Now we need a similar revolution, but for Apple’s software frameworks.

But that’s a topic for another day.


This is longer than a tweet would be so instead of making a Twitter thread that’s super annoying that you have to scroll through, I’ll make an actual blog post like a gentleman.

I have a free idea for Apple: SwiftScript.

It’s the successor to AppleScript. It doesn’t replace Shortcuts, but it’s what you graduate to after you outgrow Shortcuts.

the basics

(note: I’m describing this in present tense like it exist, but it doesn’t. I’m sorry, I don’t mean to get you all excited over nothing; it’s just easier to describe it that way instead of constantly with qualifiers)

It’s an actual programming language. It can look Swift-like. Hell, it could even be Swift. I’m not really digging into details here; I just want to do broad strokes.

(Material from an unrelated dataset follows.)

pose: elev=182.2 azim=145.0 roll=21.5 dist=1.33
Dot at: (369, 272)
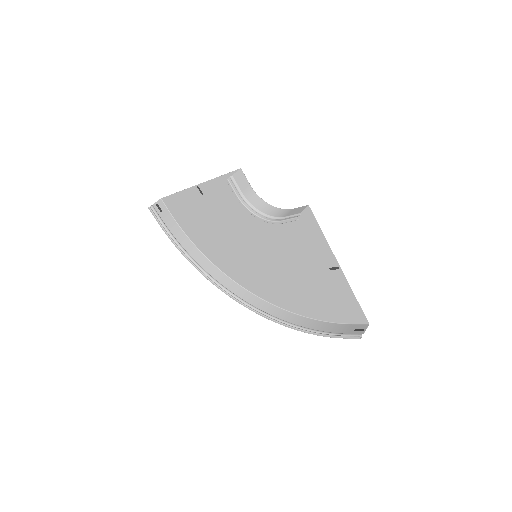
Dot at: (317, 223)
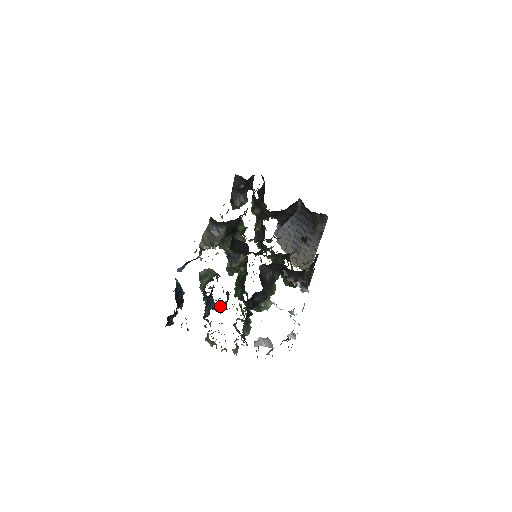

AppleScript is an actual programming language too, but SwiftScript drops the cutesy English-like syntax which always sounded great on paper but is a nightmare in practice. Instead, we make SwiftScript really easy and approachable by making everything super discoverable.

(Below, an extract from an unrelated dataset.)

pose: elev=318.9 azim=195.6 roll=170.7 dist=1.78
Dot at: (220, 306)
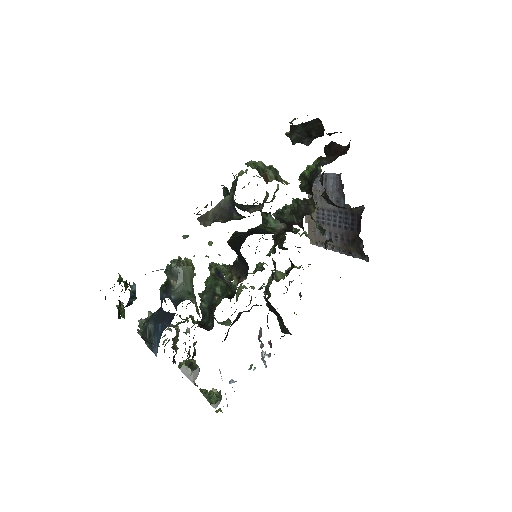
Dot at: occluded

Unlike the AppleScript editor which is basically just an empty editor you type text into and click “Run,” hoping for the best, SwiftScript is always meant to be interacted with by offering a REPL. You are constantly expected to dig around with this REPL and figure out what’s what in the language and in the apps you want to automate. Everything you type is very much autocompleted, and things are strongly typed so that the SwiftScript environment can always tell you what a thing is, and what you can do with that thing.

You know how web browsers have inspectors that let you click on any element in a page and see it in the DOM? The SwiftScript inspector can let you do the same, except with all the applications on your device. You can look at the Mail app and click a message in the message list and it’ll tell you about the Message entity, what fields a message has, and what methods you can call on the message. Clicking on the Search box will show you related objects, like an object to construct a search for messages. No guessing at what something is called or poring through docs you don’t quite understand. You see something you want to automate, and SwiftScript will show you what you’re dealing with.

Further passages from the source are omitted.